The highest ever price paid for water in Australia was recorded in northern NSW this week when a farmer forked out more than $1800 for the rights to one megalitre of water. This is the equivalent of an Olympic swimming pool.

It takes six megalitres of water to grow just 1ha of cotton and 15 megalitres for a hectare of rice.

Experts claim water is the fastest appreciating asset in the bush, with water entitlements now offering some farmers rivers of gold.

Another sale of water near Moree saw $352,000 paid for 207 megalitres, a megalitre being one million litres.

Both sales were for water entitlements, giving the buyer the right to use that amount of water each year.

They may not even get to use their full entitlement if water levels are low and the allocation is restricted by authorities.

A trading platform is now also operating where farmers can buy or sell single-use parcels of water.

One-off prices are now at around $160 a megalitre in the most drought prone areas. A year ago they hovered between $25 and $50 a megalitre.
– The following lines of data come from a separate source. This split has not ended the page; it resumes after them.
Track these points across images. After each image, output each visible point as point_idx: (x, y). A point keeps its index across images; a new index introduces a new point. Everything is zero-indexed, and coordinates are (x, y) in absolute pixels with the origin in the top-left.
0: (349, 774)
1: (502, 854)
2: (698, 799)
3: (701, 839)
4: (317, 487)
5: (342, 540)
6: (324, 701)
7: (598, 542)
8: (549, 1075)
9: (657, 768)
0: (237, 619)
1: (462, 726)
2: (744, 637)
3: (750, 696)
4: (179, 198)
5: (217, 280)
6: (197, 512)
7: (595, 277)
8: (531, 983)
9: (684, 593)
This scheme usually involves farmers trading small amounts to augment their supplies.

Moree water broker Bruce Gunning said the drought had pushed water to its highest ever levels. "Irrigators cannot afford to pay that sort of price for every megalitre," he said. "It is the highest ever paid on the border river system. The drought is pushing the prices up, the scarcity of water is pushing them up.

"It is the fastest appreciating asset in rural NSW but if it rains the price will come down."
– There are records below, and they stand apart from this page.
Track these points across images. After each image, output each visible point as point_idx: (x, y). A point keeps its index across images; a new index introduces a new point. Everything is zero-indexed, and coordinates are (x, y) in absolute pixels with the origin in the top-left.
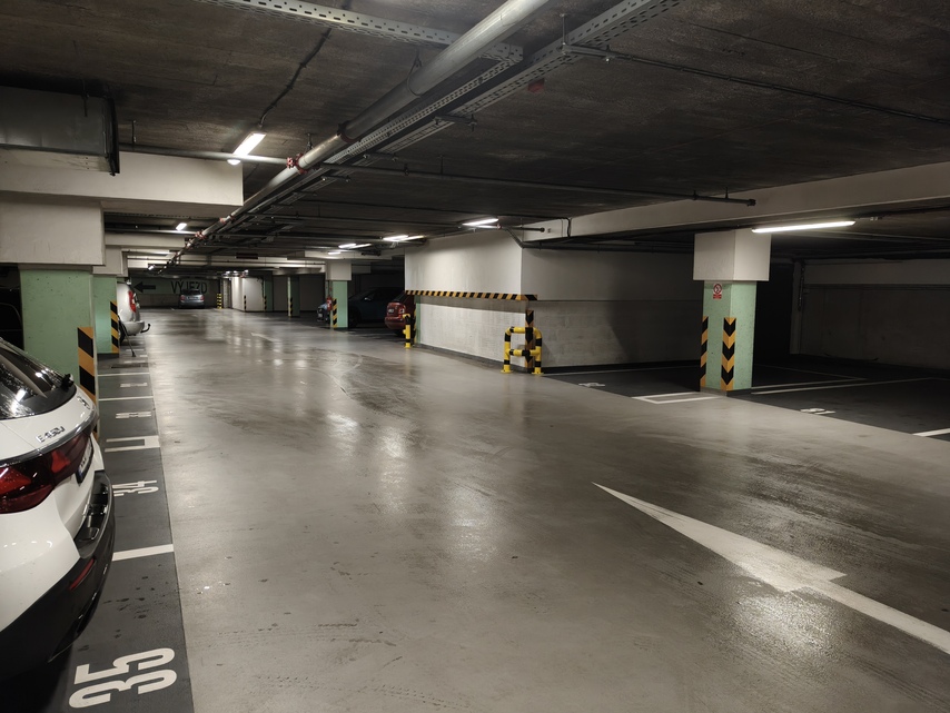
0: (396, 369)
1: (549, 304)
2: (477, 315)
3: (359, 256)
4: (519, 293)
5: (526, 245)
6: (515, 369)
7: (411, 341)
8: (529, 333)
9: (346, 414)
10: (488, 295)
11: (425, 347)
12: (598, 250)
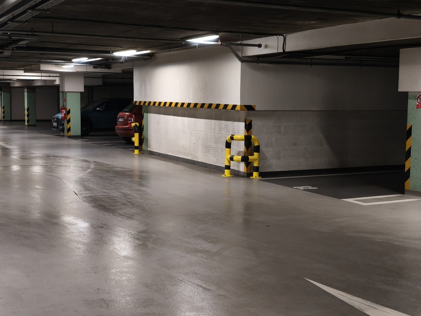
0: (126, 174)
1: (266, 114)
2: (200, 125)
3: (91, 69)
4: (238, 102)
5: (245, 60)
6: (236, 174)
7: (139, 148)
8: (248, 140)
9: (78, 216)
10: (210, 105)
11: (152, 154)
12: (311, 64)
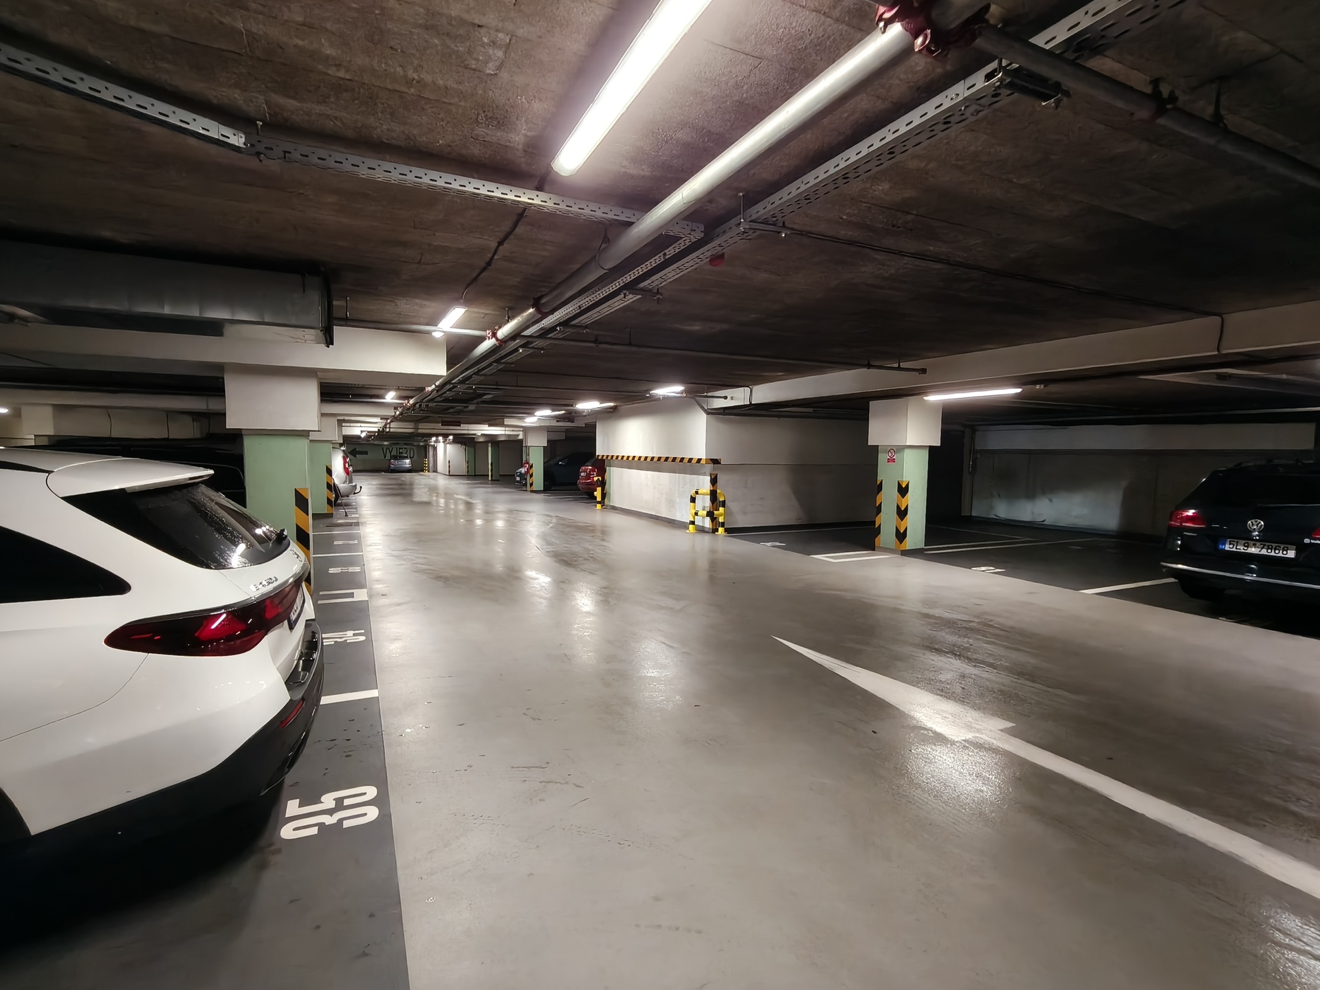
0: (588, 529)
1: (732, 468)
2: (664, 478)
3: (554, 423)
4: (703, 457)
5: (712, 412)
6: (701, 530)
7: (602, 502)
8: (713, 495)
9: (540, 570)
10: (674, 459)
11: (614, 508)
12: (779, 416)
Some farmers are now buying water entitlements and reselling them at higher prices, much like investors on the stock market.
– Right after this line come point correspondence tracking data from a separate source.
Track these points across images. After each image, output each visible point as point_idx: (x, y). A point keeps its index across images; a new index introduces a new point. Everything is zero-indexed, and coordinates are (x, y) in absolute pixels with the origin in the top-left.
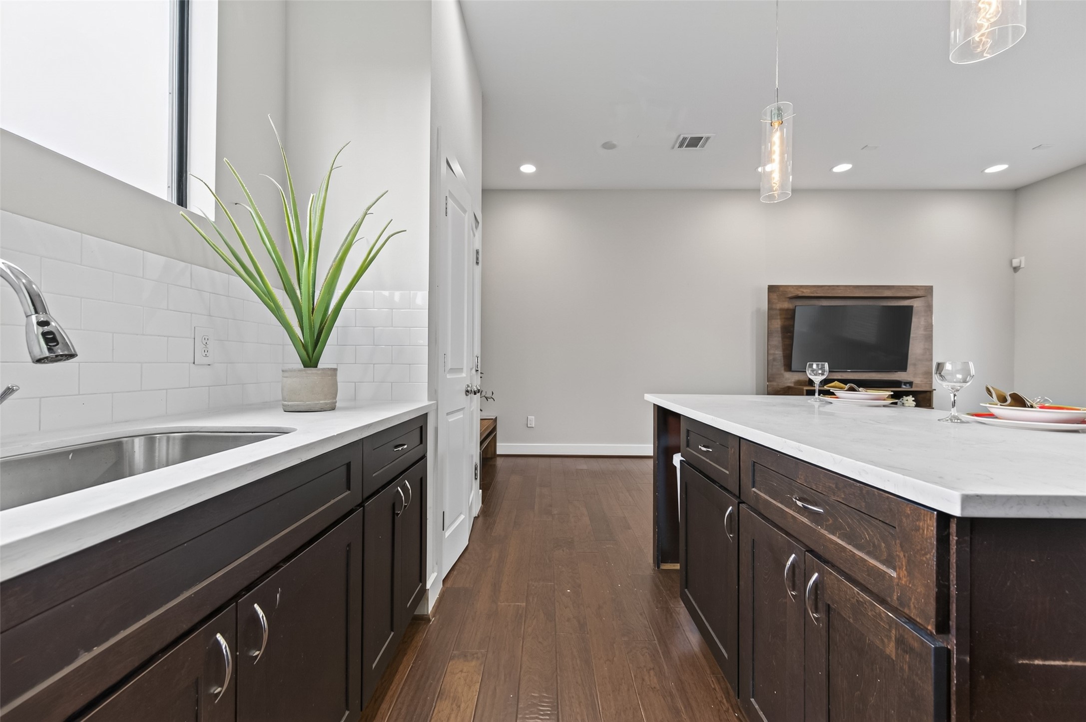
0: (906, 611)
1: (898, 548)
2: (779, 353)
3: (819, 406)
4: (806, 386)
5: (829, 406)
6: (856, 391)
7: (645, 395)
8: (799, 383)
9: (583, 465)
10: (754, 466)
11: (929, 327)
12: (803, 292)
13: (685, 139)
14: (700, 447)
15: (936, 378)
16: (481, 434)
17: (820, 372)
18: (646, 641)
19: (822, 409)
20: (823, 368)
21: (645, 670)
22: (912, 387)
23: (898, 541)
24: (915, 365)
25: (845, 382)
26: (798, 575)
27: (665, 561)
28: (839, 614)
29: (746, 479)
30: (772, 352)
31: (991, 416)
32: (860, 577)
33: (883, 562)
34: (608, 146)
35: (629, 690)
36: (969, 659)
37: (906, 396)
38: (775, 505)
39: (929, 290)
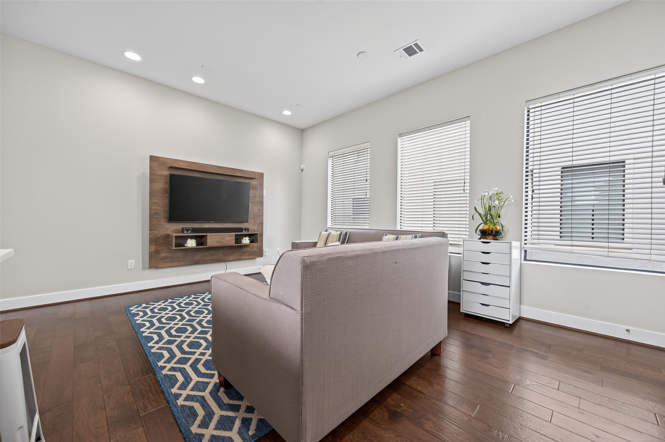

Gunning said it would have been more profitable 10 years ago to buy an irrigation licence than to buy the farm itself. He claimed that an irrigation entitlement for 972 megalitres worth $150,000 in 1980 was worth more than $1.5 million today.

"There are a lot of rich people around but there are also a lot of poor people," Gunning said. "There are very high rewards for good operators."

The Water Management Act 2000 due to come into effect soon will mean irrigation licences will be detached from the land on which they were first issued. This means these licences will also be available to be traded.